* _Exercise details_
Within the lines below, find those that hold the string "Gravats" and copy each one.

* _Data supplied_
[Start of section]

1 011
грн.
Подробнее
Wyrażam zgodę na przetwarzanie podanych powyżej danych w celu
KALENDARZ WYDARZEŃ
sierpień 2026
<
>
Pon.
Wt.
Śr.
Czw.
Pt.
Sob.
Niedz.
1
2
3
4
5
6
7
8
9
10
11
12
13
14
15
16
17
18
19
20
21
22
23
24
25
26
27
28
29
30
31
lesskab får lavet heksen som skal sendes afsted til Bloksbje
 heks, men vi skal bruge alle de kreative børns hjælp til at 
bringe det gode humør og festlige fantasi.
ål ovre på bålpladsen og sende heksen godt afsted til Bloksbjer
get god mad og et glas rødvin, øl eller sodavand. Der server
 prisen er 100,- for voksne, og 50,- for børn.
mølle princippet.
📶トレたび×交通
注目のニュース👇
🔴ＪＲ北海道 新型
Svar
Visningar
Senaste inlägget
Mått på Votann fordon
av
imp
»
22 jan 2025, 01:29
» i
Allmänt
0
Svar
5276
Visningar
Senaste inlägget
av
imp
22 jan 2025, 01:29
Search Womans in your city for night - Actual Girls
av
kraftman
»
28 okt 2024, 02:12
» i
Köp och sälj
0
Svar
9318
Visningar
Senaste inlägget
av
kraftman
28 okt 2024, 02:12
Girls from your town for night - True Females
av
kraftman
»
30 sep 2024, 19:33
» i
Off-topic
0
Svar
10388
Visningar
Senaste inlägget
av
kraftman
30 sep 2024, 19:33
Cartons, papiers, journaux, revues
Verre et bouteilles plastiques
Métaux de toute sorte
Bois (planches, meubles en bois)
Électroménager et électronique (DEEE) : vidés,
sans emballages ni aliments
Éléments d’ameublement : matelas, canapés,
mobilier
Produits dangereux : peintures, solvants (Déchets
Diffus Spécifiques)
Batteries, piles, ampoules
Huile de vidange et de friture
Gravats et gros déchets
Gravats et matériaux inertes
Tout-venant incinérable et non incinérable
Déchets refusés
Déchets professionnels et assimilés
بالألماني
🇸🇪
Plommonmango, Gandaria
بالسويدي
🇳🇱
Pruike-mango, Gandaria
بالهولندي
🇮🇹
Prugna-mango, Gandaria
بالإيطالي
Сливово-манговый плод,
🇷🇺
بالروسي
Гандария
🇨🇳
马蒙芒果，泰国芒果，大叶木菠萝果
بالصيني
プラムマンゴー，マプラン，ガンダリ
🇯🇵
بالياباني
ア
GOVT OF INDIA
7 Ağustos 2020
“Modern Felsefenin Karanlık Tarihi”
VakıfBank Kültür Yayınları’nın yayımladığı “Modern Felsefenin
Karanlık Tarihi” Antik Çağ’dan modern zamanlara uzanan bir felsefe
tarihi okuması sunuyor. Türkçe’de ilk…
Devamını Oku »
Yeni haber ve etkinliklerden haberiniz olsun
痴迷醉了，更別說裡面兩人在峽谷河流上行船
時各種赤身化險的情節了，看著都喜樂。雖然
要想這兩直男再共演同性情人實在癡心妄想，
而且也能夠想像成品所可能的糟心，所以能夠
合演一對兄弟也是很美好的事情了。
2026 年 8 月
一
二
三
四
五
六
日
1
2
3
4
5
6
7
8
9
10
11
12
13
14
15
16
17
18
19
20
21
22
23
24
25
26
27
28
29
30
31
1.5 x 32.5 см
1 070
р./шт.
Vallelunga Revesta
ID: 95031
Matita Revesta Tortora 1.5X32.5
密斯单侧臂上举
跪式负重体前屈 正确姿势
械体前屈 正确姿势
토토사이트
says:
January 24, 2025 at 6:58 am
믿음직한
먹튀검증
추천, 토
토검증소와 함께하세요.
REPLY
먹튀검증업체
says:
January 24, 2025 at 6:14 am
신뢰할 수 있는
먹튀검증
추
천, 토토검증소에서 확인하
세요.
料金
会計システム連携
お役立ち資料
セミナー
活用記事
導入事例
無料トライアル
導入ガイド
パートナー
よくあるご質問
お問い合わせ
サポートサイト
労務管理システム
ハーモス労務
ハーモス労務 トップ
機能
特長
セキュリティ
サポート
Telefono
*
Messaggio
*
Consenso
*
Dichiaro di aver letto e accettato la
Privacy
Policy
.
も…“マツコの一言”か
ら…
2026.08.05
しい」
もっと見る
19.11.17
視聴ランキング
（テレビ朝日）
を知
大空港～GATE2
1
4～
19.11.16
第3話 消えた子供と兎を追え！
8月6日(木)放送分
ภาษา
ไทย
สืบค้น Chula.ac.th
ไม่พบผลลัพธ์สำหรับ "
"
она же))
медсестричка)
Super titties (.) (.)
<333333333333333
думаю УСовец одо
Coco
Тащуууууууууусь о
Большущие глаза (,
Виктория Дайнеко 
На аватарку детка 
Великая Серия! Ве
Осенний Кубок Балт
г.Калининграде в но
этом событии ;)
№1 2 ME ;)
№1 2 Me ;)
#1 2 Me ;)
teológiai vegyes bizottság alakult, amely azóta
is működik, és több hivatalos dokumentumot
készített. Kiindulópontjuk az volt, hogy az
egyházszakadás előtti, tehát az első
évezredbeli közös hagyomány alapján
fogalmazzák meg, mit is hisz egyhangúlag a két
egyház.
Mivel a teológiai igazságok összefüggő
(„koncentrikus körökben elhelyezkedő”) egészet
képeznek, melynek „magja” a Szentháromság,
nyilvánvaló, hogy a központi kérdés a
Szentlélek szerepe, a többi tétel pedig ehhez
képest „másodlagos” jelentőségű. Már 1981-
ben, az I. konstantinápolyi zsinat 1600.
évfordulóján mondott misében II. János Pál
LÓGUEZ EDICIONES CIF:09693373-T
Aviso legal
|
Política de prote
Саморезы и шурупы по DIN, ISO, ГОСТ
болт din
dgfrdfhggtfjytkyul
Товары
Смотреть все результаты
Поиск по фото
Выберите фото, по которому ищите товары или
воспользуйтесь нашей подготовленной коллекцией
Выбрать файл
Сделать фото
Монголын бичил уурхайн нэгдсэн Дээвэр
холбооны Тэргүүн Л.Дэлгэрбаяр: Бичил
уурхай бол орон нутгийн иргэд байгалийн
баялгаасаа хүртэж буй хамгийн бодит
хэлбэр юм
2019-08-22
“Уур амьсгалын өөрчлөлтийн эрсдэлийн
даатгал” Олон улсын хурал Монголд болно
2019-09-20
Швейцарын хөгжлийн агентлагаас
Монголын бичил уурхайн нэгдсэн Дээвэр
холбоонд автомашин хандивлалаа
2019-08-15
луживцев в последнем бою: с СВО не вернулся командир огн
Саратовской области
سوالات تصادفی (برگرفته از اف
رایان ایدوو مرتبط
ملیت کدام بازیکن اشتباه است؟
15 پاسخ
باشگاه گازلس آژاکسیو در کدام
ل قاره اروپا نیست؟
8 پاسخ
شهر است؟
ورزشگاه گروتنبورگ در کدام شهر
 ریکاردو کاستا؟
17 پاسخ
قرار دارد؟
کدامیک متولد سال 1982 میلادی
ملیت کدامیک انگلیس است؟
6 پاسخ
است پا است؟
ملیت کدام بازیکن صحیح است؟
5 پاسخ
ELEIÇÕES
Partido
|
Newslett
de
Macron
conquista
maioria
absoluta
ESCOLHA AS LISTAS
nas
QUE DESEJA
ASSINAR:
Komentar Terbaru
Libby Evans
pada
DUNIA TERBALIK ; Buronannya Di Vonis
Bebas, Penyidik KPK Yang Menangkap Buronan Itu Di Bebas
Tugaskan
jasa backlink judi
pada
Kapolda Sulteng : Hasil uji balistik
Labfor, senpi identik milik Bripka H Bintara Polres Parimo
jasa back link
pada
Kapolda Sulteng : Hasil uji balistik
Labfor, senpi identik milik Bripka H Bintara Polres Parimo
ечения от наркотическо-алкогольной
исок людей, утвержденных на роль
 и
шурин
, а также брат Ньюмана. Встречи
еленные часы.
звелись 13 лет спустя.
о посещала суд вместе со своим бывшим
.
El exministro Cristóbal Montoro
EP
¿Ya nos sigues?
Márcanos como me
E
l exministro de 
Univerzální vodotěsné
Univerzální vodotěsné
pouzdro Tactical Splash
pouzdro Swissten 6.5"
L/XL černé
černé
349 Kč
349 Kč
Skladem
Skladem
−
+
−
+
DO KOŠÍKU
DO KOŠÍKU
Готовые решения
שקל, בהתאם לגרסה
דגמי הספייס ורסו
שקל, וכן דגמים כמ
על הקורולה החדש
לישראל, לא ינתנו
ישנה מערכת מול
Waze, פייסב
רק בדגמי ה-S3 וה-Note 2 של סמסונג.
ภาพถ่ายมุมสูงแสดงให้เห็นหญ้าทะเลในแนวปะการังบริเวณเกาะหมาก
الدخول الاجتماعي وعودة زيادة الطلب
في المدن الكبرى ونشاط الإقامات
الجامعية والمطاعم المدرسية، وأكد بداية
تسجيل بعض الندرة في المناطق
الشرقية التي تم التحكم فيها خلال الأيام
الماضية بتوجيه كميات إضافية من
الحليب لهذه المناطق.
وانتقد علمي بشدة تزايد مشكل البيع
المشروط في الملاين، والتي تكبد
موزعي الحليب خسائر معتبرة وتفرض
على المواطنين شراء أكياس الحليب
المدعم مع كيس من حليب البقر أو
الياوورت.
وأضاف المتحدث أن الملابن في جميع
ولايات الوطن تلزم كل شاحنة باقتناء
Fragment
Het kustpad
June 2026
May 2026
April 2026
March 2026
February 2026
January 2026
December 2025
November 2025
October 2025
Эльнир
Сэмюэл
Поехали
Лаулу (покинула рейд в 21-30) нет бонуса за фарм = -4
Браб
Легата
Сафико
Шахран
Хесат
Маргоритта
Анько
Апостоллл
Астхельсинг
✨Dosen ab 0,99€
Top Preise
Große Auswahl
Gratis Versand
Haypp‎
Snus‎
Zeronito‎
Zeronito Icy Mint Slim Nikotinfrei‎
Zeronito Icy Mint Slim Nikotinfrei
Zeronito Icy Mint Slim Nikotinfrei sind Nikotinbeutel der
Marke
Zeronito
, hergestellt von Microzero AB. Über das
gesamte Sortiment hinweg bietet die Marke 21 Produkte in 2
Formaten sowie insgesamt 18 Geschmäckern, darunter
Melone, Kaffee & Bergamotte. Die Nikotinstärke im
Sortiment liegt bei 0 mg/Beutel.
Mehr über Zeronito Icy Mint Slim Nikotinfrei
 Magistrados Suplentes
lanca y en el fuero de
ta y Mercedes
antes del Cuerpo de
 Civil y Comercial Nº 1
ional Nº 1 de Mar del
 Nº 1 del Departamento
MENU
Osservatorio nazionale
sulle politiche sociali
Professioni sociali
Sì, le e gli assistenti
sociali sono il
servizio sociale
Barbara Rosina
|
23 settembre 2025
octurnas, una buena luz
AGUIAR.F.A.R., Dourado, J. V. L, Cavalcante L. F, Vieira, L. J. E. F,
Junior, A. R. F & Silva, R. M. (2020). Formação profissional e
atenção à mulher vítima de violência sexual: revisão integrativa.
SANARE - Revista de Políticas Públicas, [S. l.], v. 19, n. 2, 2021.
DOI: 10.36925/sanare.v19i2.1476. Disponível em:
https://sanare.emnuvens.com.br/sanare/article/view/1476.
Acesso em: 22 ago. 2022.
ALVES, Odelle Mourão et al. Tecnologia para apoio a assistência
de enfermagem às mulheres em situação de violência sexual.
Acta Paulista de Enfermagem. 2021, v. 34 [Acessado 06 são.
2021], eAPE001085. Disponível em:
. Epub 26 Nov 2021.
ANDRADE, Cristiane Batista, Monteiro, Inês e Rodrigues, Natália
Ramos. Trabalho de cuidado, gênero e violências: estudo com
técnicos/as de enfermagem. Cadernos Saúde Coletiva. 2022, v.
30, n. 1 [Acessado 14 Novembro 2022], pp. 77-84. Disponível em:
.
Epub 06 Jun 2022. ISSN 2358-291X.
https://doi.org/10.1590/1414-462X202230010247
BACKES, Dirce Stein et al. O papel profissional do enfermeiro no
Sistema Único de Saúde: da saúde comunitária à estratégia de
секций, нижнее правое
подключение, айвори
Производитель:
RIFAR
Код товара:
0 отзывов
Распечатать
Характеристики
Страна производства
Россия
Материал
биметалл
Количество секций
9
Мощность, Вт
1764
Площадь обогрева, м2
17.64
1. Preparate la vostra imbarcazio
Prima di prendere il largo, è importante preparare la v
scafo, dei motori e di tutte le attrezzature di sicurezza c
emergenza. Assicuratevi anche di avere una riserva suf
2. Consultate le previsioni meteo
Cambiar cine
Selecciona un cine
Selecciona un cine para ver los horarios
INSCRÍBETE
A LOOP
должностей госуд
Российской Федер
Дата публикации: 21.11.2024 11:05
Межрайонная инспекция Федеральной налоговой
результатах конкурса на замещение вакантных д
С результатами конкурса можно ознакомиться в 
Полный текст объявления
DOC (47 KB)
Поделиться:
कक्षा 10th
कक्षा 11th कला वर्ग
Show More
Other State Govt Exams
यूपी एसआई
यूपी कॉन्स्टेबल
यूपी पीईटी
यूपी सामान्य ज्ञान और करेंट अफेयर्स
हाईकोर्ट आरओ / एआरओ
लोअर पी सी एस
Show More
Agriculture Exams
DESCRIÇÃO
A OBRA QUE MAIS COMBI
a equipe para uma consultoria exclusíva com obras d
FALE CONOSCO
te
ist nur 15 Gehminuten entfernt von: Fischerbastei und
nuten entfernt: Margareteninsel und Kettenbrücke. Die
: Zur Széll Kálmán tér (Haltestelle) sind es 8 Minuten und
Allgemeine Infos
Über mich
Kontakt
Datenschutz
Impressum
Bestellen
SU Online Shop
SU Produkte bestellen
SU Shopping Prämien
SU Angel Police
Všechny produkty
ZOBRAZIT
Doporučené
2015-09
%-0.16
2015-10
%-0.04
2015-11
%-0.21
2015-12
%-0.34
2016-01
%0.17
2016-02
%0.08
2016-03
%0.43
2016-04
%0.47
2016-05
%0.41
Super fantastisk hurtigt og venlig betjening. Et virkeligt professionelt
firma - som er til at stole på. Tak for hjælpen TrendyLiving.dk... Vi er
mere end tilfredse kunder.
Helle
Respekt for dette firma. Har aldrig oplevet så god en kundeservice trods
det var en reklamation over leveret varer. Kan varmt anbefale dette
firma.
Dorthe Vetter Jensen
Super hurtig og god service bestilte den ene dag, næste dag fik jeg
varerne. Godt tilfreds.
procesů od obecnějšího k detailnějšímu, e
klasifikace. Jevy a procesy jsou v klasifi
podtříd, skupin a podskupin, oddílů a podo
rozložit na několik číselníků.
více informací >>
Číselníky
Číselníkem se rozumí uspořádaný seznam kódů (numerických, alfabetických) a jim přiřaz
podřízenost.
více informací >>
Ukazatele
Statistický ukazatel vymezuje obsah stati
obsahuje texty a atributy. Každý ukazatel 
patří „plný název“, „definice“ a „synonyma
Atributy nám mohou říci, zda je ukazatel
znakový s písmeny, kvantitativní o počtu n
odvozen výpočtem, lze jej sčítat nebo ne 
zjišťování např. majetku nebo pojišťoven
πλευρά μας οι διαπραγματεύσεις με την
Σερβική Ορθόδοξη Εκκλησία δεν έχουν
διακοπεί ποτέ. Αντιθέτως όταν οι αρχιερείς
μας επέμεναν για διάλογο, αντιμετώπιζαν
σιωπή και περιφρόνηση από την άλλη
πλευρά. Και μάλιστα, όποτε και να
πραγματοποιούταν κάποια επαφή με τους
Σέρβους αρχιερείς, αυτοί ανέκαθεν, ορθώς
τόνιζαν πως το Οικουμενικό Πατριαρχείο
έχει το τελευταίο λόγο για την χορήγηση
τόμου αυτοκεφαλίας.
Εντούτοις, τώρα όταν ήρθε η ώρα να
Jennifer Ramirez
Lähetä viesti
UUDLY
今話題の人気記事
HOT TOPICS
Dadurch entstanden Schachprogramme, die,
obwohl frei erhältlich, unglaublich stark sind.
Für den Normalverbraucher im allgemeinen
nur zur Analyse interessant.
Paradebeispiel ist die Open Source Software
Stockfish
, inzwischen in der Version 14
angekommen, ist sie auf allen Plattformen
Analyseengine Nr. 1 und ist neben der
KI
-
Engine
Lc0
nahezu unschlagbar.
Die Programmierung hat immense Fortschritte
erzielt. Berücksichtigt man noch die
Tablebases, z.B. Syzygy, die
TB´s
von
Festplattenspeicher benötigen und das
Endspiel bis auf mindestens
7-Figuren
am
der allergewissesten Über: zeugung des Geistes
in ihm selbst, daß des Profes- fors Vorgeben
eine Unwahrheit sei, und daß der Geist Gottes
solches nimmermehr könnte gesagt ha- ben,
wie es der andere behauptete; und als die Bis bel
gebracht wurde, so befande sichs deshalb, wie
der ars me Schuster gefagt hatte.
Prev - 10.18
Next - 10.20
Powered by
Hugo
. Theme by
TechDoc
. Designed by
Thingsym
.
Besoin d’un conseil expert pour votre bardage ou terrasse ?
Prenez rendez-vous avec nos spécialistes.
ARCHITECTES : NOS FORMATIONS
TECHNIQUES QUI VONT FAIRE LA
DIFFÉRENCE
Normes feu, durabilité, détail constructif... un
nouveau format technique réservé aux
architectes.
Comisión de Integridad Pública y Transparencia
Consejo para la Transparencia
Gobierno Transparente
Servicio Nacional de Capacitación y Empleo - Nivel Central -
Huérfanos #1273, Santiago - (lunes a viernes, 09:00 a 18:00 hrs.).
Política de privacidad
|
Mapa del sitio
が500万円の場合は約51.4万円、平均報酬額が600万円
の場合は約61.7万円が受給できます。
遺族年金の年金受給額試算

[End of section]

* _Answer to the exercise_
Gravats et gros déchets
Gravats et matériaux inertes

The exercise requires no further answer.